Press freedom in Africa has come a long way and still has a long way to go. With all honesty, journalists in most African countries today enjoy a significant degree of press freedom that was not possible a few years ago.
While a comparative number of African governments have embraced the idea of a free press, a majority of them are still reluctant to create legislation that will guarantee freedom of the press. This has continued to put journalists in a precarious position when performing their duties.
According to a report published by Huffington Post, Africa is notorious for jailing journalists with Ethiopia, Egypt, Eritrea and Guinea topping the list of main offenders.
“In Africa, Namibia tops the press freedom charts and Egypt is the worst country for journalists,” the report claims.
Press Freedom and Africa’s Unity
The Committee to Protect Journalists (CPJ) argues that press freedom and good governance are intertwined, insisting that a free, independent and diverse press is the foundation on which critical development results such as cohesion, economic development and transparency are built.
“Press freedom is essential to the exercise of democracy, the prevention of corruption and the promotion of transparency,” CPJ maintains.

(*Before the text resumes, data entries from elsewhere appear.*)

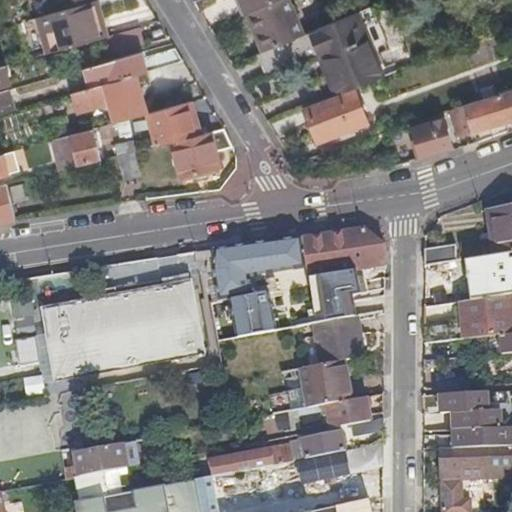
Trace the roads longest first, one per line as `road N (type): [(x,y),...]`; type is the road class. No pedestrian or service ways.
road 1 (residential): [(404,511),(405,195)]
road 2 (unclassified): [(0,255),(282,212)]
road 3 (residential): [(282,212),(273,182),(163,0)]
road 4 (unclassified): [(282,212),(405,195)]
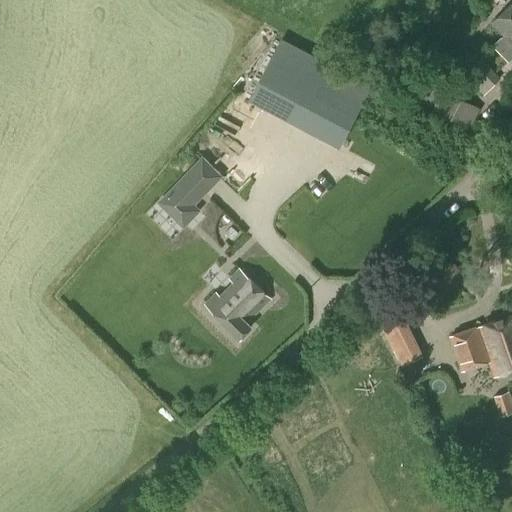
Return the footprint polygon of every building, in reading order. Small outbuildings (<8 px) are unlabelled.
[(511,3),(492,24),(503,35),(493,45),(509,61),(511,58),(511,3)] [(281,38),(249,99),(339,147),(372,85),(281,38)] [(484,95),(501,78),(482,58),(465,76),(484,95)] [(467,128),(478,107),(453,94),(458,85),(430,70),(414,99),(467,128)] [(202,155),(157,201),(184,227),(202,209),(196,203),(223,175),(202,155)] [(219,232),(229,222),(211,205),(201,215),(219,232)] [(432,274),(432,275),(432,276),(432,277),(432,278),(432,279),(433,279),(433,280),(433,281),(434,282),(434,283),(435,283),(435,284),(436,285),(437,286),(438,286),(438,287),(439,287),(440,288),(441,288),(442,288),(442,289),(443,289),(444,289),(445,289),(446,289),(447,289),(448,289),(449,289),(450,289),(451,288),(452,288),(453,288),(453,287),(454,287),(454,286),(455,286),(456,286),(456,285),(457,285),(457,284),(458,284),(458,283),(459,282),(459,281),(460,280),(460,279),(460,278),(460,277),(461,277),(461,276),(461,275),(461,274),(461,273),(461,272),(460,271),(460,270),(460,269),(459,269),(459,268),(459,267),(458,266),(457,265),(456,264),(455,263),(454,262),(453,262),(452,261),(451,261),(450,261),(450,260),(449,260),(448,260),(447,260),(446,260),(445,260),(444,260),(443,260),(442,261),(441,261),(440,261),(440,262),(439,262),(438,262),(438,263),(437,263),(437,264),(436,264),(436,265),(435,265),(435,266),(434,266),(434,267),(433,268),(433,269),(433,270),(432,271),(432,272),(432,273),(432,274)] [(240,335),(251,323),(248,319),(270,298),(240,268),(206,301),(240,335)] [(511,370),(511,314),(451,335),(463,370),(490,361),(496,376),(511,370)] [(403,365),(422,355),(404,319),(385,329),(403,365)] [(511,398),(509,391),(494,396),(501,416),(511,412),(511,398)]
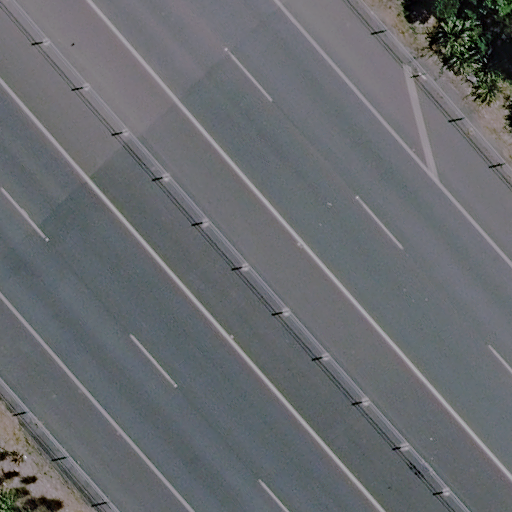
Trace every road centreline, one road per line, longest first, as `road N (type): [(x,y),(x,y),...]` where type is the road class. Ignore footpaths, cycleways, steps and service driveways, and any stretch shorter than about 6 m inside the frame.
road 1 (motorway): [(122,0),(511,406)]
road 2 (motorway): [(340,511),(0,147)]
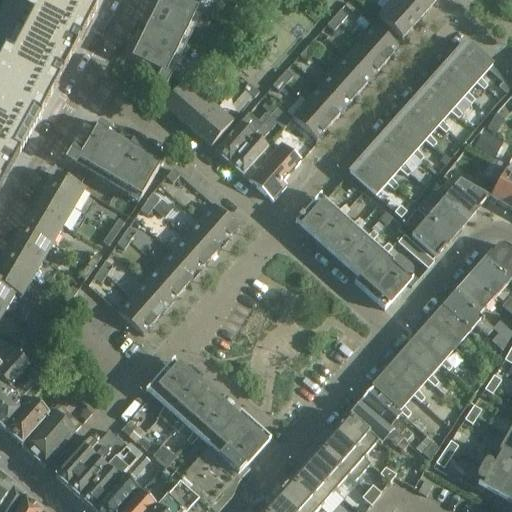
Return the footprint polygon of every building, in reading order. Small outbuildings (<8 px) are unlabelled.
[(4,53),(0,60),(0,98),(39,119),(50,99),(58,83),(62,76),(76,49),(79,42),(80,42),(99,7),(98,6),(86,0),(31,0),(24,15),(32,19),(12,57),(4,53)] [(154,0),(147,15),(125,60),(154,75),(149,85),(165,92),(170,82),(164,80),(197,13),(187,9),(169,0),(154,0)] [(169,0),(187,9),(191,0),(169,0)] [(416,0),(395,0),(391,4),(415,26),(429,11),(416,0)] [(416,0),(429,11),(438,0),(416,0)] [(247,5),(239,1),(232,14),(240,18),(247,5)] [(401,42),(415,26),(391,4),(377,20),(401,42)] [(332,21),(339,27),(346,19),(340,13),(332,21)] [(228,22),(236,26),(240,18),(232,14),(228,22)] [(339,27),(332,21),(326,28),(333,35),(339,27)] [(373,29),(359,45),(384,67),(398,51),(373,29)] [(305,51),(312,58),(319,49),(313,43),(305,51)] [(359,45),(346,60),(371,82),(384,67),(359,45)] [(491,69),(466,47),(465,46),(452,61),(477,84),(475,86),(483,93),(487,89),(480,81),(491,69)] [(312,58),(305,51),(299,59),(305,65),(312,58)] [(222,74),(227,69),(216,59),(212,65),(222,74)] [(357,98),(371,82),(346,60),(332,75),(357,98)] [(452,61),(439,75),(465,98),(462,101),(470,108),(474,104),(483,93),(475,86),(477,84),(452,61)] [(227,69),(222,74),(233,83),(237,78),(227,69)] [(278,82),(285,88),(292,80),(285,74),(278,82)] [(344,113),(357,98),(332,75),(318,90),(344,113)] [(439,75),(426,90),(452,113),(450,115),(458,122),(461,118),(454,110),(462,101),(465,98),(439,75)] [(285,88),(278,82),(272,89),(278,96),(285,88)] [(179,124),(200,99),(184,85),(163,110),(179,124)] [(254,101),(258,96),(248,87),(243,92),(254,101)] [(330,128),(344,113),(318,90),(305,106),(330,128)] [(426,90),(413,104),(439,127),(437,129),(445,136),(449,132),(441,124),(450,115),(452,113),(426,90)] [(0,190),(19,156),(29,139),(28,139),(29,137),(29,138),(39,119),(0,98),(0,190)] [(216,113),(200,99),(179,124),(194,137),(216,113)] [(228,166),(261,129),(276,112),(268,104),(262,110),(267,115),(266,117),(265,116),(258,124),(248,116),(215,155),(228,166)] [(413,104),(401,118),(426,141),(424,144),(432,151),(436,147),(429,139),(437,129),(439,127),(413,104)] [(305,106),(291,121),(296,125),(307,136),(316,144),(330,128),(305,106)] [(228,166),(242,179),(267,150),(261,144),(277,127),(283,133),(290,125),(276,112),(261,129),(228,166)] [(232,127),(216,113),(194,137),(210,151),(232,127)] [(401,118),(388,133),(414,156),(411,158),(419,165),(423,161),(416,153),(424,144),(426,141),(401,118)] [(64,164),(70,167),(73,169),(76,164),(140,202),(162,164),(99,126),(82,155),(73,149),(64,164)] [(388,133),(375,147),(401,170),(399,172),(406,179),(410,175),(419,165),(411,158),(414,156),(388,133)] [(482,134),(472,147),(480,154),(490,140),(482,134)] [(375,147),(362,161),(388,184),(386,187),(394,194),(397,190),(390,182),(399,172),(401,170),(375,147)] [(267,150),(242,179),(248,184),(266,199),(272,205),(286,190),(281,186),(300,165),(281,148),(273,156),(267,150)] [(467,224),(476,213),(487,201),(505,167),(492,160),(475,194),(459,185),(443,203),(467,224)] [(362,161),(349,176),(375,199),(386,187),(388,184),(362,161)] [(511,163),(490,202),(507,212),(511,203),(511,163)] [(172,187),(179,179),(172,173),(165,181),(172,187)] [(84,194),(57,178),(56,177),(45,196),(73,212),(84,194)] [(433,193),(426,201),(432,206),(439,199),(433,193)] [(63,230),(73,212),(45,196),(35,213),(63,230)] [(145,205),(153,211),(159,202),(151,197),(145,205)] [(383,313),(396,299),(411,282),(384,258),(391,250),(387,247),(379,253),(370,246),(377,238),(373,234),(364,241),(355,233),(362,225),(358,221),(350,228),(341,220),(348,212),(344,208),(336,215),(318,199),(294,227),(295,228),(296,226),(358,281),(354,287),(383,313)] [(451,242),(460,231),(467,224),(443,203),(427,221),(451,242)] [(161,204),(154,212),(164,220),(171,212),(161,204)] [(153,211),(145,205),(139,214),(147,219),(153,211)] [(213,209),(199,224),(224,247),(238,231),(213,209)] [(393,216),(399,221),(400,222),(406,215),(399,209),(393,216)] [(52,247),(63,230),(35,213),(24,231),(52,247)] [(435,260),(451,242),(427,221),(411,239),(435,260)] [(110,234),(115,238),(123,226),(118,222),(110,234)] [(406,223),(399,232),(405,237),(413,228),(406,223)] [(199,224),(185,240),(211,262),(224,247),(199,224)] [(42,265),(52,247),(24,231),(14,248),(42,265)] [(122,239),(129,245),(135,236),(128,231),(122,239)] [(115,238),(110,234),(102,245),(107,249),(115,238)] [(397,245),(427,272),(433,265),(403,238),(397,245)] [(129,245),(122,239),(116,248),(124,253),(129,245)] [(185,240),(172,255),(197,277),(211,262),(185,240)] [(31,282),(42,265),(14,248),(4,266),(31,282)] [(509,285),(511,281),(511,253),(503,249),(497,250),(485,263),(509,285)] [(184,293),(197,277),(172,255),(158,270),(184,293)] [(86,268),(92,272),(100,260),(94,256),(86,268)] [(494,302),(509,285),(485,263),(470,281),(494,302)] [(99,273),(106,278),(112,270),(105,264),(99,273)] [(4,266),(0,272),(0,287),(15,296),(14,297),(20,301),(31,282),(4,266)] [(92,272),(86,268),(79,279),(84,283),(92,272)] [(170,308),(184,293),(158,270),(145,285),(170,308)] [(106,278),(99,273),(93,282),(100,287),(106,278)] [(478,320),(494,302),(470,281),(454,299),(478,320)] [(156,323),(170,308),(145,285),(131,301),(156,323)] [(0,311),(4,314),(14,297),(15,296),(0,287),(0,311)] [(63,302),(69,306),(77,294),(71,290),(63,302)] [(492,332),(478,320),(454,299),(443,311),(470,335),(476,328),(487,338),(492,332)] [(131,301),(117,316),(143,339),(156,323),(131,301)] [(69,306),(63,302),(55,313),(61,317),(69,306)] [(443,311),(428,327),(455,351),(463,359),(467,354),(460,346),(470,335),(443,311)] [(40,336),(46,339),(54,328),(48,324),(40,336)] [(498,337),(508,346),(511,338),(511,335),(499,324),(493,332),(498,337)] [(428,327),(414,344),(441,368),(449,374),(453,370),(446,361),(455,351),(428,327)] [(46,339),(40,336),(32,347),(38,351),(38,350),(46,339)] [(508,346),(498,337),(492,344),(503,354),(508,346)] [(414,344),(399,360),(427,384),(435,390),(439,385),(432,377),(441,368),(414,344)] [(0,372),(0,412),(14,397),(9,392),(28,371),(23,366),(32,354),(23,347),(19,353),(0,372)] [(0,372),(19,353),(18,352),(12,348),(7,355),(0,348),(0,372)] [(399,360),(385,376),(412,400),(413,399),(421,406),(425,401),(418,393),(427,384),(399,360)] [(177,370),(152,398),(151,399),(164,409),(158,418),(160,420),(192,383),(177,370)] [(37,398),(37,397),(52,382),(38,371),(34,376),(14,397),(0,412),(0,430),(4,434),(27,409),(20,403),(30,392),(37,398)] [(385,376),(371,392),(398,416),(399,415),(407,422),(411,417),(404,409),(412,400),(385,376)] [(488,386),(496,391),(500,384),(493,379),(488,386)] [(206,396),(192,383),(160,420),(163,422),(169,414),(178,422),(173,431),(174,432),(206,396)] [(496,391),(488,386),(484,393),(491,398),(496,391)] [(399,417),(398,416),(371,392),(360,405),(406,446),(407,445),(413,437),(395,422),(399,417)] [(220,408),(206,396),(174,432),(177,435),(184,427),(192,435),(187,444),(188,445),(220,408)] [(27,409),(4,434),(20,449),(47,418),(32,404),(27,409)] [(360,405),(349,418),(376,442),(378,444),(380,446),(385,440),(396,449),(399,451),(400,450),(423,470),(428,463),(407,445),(406,446),(360,405)] [(44,470),(74,437),(80,430),(56,408),(53,411),(47,418),(20,449),(44,470)] [(234,421),(220,408),(188,445),(191,448),(198,440),(209,450),(234,421)] [(468,416),(476,421),(480,414),(473,409),(468,416)] [(209,450),(207,452),(241,481),(249,473),(245,469),(269,442),(239,416),(234,421),(209,450)] [(476,421),(468,416),(464,423),(471,428),(476,421)] [(347,419),(332,436),(362,463),(363,462),(377,446),(348,419),(347,419)] [(416,420),(411,426),(422,435),(427,429),(416,420)] [(67,491),(115,439),(109,434),(89,456),(88,455),(96,447),(99,444),(95,440),(92,444),(90,442),(55,480),(67,491)] [(332,436),(318,452),(348,479),(354,485),(369,467),(363,462),(362,463),(332,436)] [(511,461),(511,441),(507,438),(498,454),(511,461)] [(67,491),(79,502),(127,450),(115,439),(67,491)] [(422,457),(430,464),(439,450),(433,446),(426,439),(415,451),(422,457)] [(445,452),(452,457),(457,449),(450,444),(445,452)] [(140,459),(137,456),(132,452),(121,465),(118,462),(116,465),(115,464),(127,450),(79,502),(90,511),(92,511),(122,480),(132,469),(140,459)] [(240,482),(241,481),(207,452),(188,473),(182,467),(175,475),(182,480),(177,486),(179,488),(197,503),(206,511),(220,511),(230,502),(232,499),(237,488),(238,485),(240,482)] [(318,452),(304,468),(334,495),(348,479),(318,452)] [(440,459),(447,464),(452,457),(445,452),(440,459)] [(511,461),(498,454),(491,467),(494,468),(482,490),(511,506),(511,461)] [(147,465),(140,459),(132,469),(138,475),(147,465)] [(447,464),(440,459),(435,467),(443,471),(447,464)] [(293,481),(290,484),(320,511),(334,495),(304,468),(293,481)] [(395,478),(384,471),(379,478),(389,486),(393,482),(395,478)] [(124,511),(139,496),(122,480),(92,511),(124,511)] [(0,509),(12,491),(0,482),(0,509)] [(290,484),(275,501),(287,511),(318,511),(320,511),(290,484)] [(179,488),(176,490),(156,511),(189,511),(197,503),(179,488)] [(372,489),(367,495),(376,503),(381,497),(372,489)] [(12,491),(0,509),(0,511),(17,511),(24,502),(12,491)] [(376,503),(367,495),(361,501),(370,509),(376,503)] [(156,511),(139,496),(124,511),(156,511)] [(287,511),(275,501),(265,511),(287,511)] [(34,511),(29,506),(24,502),(17,511),(34,511)] [(206,511),(197,503),(189,511),(206,511)]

The World Bank has also underscored the connection between press freedom in Africa and the unity that African countries have for many decades longed for, stating that “a free press not only serves as an outlet for expression, but it also provides a source of accountability, a vehicle for civic participation and a check on official corruption.”
Free press has been found to facilitate democratic elections, the lack of which has for decades caused bloodshed in Africa. Experts therefore argue that for Africa to realize the union and harmony it has been yearning for, it has to allow its press to carry out its duties without obstruction.
A free press is able to hold African governments and electoral institutions to account by highlighting any misdeeds in political contests, thus preventing conflicts that may arise from rigged elections.
The Committee to Protect Journalists further states that press freedom in Africa has been able to contribute to political knowledge by informing the electorate of their rights and entitlement to political participation.
This means the African populace is aware of the need to make sensible political decisions that will help avert future political conflicts, creating a more cohesive society.
A free press has also educated the African populace on why and how they should hold their leaders accountable.